══ 阅读材料

让我们考虑训练一个带有邻居采样的2层GraphSAGE。模型可以写成如下形式:

[7]:
import torch.nn as nn
import torch.nn.functional as F
from dgl.nn import SAGEConv


class Model(nn.Module):
    def __init__(self, in_feats, h_feats, num_classes):
        super(Model, self).__init__()
        self.conv1 = SAGEConv(in_feats, h_feats, aggregator_type="mean")
        self.conv2 = SAGEConv(h_feats, num_classes, aggregator_type="mean")
        self.h_feats = h_feats

    def forward(self, mfgs, x):
        h = self.conv1(mfgs[0], x)
        h = F.relu(h)
        h = self.conv2(mfgs[1], h)
        return h


in_size = feature.size("node", None, "feat")[0]
model = Model(in_size, 64, num_classes).to(device)

定义训练循环

以下初始化模型并定义优化器。

[8]:
opt = torch.optim.Adam(model.parameters())

在计算模型选择的验证分数时,通常你也可以进行邻居采样。我们可以直接重用我们的create_dataloader函数来为训练和验证创建两个独立的数据加载器。

[9]:
train_dataloader = create_dataloader(train_set, shuffle=True)
valid_dataloader = create_dataloader(valid_set, shuffle=False)

import sklearn.metrics

以下是一个在每个epoch执行验证的训练循环。它还将具有最佳验证准确率的模型保存到文件中。

[10]:
from tqdm.auto import tqdm

for epoch in range(10):
    model.train()

    with tqdm(train_dataloader) as tq:
        for step, data in enumerate(tq):
            x = data.node_features["feat"]
            labels = data.labels

            predictions = model(data.blocks, x)

            loss = F.cross_entropy(predictions, labels)
            opt.zero_grad()
            loss.backward()
            opt.step()

════

[任务要求 1]
下面三句话是否符合这段GraphSAGE教程的内容?每句回答"是"或"否",并原文引出能说明问题的字句。(a) 模型的两个SAGEConv层用的都是"mean"聚合方式。(b) 验证用的数据加载器会打乱数据顺序。(c) 训练循环一共跑20个epoch。
[任务要求 2]
请把这段GraphSAGE教程中的一部分原样打出来:从含有"self.h_feats = h_feats"的那句开始,到"h = self.conv2(mfgs[1], h)"结束。
这些条目是另外的材料,跟上面的GraphSAGE教程没有关系。

══ 所给数据

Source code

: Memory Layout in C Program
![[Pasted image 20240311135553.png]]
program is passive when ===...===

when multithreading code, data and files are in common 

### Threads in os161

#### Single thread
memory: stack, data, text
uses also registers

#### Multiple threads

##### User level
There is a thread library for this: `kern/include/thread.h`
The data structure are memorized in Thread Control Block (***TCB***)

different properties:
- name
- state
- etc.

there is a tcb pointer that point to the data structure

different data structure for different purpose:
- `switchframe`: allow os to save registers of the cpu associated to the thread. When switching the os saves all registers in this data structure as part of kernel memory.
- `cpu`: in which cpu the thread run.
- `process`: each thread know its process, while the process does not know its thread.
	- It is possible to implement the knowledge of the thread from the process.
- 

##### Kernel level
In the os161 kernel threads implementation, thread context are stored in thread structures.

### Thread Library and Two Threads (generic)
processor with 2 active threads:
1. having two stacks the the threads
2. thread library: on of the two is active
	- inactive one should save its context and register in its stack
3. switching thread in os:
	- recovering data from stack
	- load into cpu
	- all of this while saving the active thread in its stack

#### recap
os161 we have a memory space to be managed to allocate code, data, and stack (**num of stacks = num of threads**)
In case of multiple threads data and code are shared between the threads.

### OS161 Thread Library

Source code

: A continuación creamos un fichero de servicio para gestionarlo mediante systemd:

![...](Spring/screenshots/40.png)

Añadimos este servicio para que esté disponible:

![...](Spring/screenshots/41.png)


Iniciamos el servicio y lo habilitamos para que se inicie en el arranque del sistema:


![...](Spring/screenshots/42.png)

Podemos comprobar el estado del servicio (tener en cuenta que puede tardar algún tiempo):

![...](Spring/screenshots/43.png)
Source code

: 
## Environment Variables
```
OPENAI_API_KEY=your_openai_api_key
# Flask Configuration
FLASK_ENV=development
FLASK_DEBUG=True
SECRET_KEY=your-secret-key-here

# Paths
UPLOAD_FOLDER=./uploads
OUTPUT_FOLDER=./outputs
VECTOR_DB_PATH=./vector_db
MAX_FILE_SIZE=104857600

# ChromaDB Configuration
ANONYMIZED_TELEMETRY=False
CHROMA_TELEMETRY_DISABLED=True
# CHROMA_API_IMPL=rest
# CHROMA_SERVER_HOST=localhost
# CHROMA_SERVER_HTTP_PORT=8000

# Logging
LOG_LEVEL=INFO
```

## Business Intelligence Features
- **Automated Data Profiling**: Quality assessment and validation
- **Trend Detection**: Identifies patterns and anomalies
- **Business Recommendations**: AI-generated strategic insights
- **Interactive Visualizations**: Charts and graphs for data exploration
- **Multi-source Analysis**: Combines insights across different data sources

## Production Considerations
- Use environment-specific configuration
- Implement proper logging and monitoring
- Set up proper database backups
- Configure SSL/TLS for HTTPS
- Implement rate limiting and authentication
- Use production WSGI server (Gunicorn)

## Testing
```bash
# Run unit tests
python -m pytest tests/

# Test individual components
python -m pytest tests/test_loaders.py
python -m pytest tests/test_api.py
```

════

[书面回答 1]
(a) 是。"self.conv1 = SAGEConv(in_feats, h_feats, aggregator_type="mean")"和"self.conv2 = SAGEConv(h_feats, num_classes, aggregator_type="mean")"
(b) 否。"valid_dataloader = create_dataloader(valid_set, shuffle=False)"
(c) 否。"for epoch in range(10):"

[书面回答 2]
self.h_feats = h_feats

    def forward(self, mfgs, x):
        h = self.conv1(mfgs[0], x)
        h = F.relu(h)
        h = self.conv2(mfgs[1], h)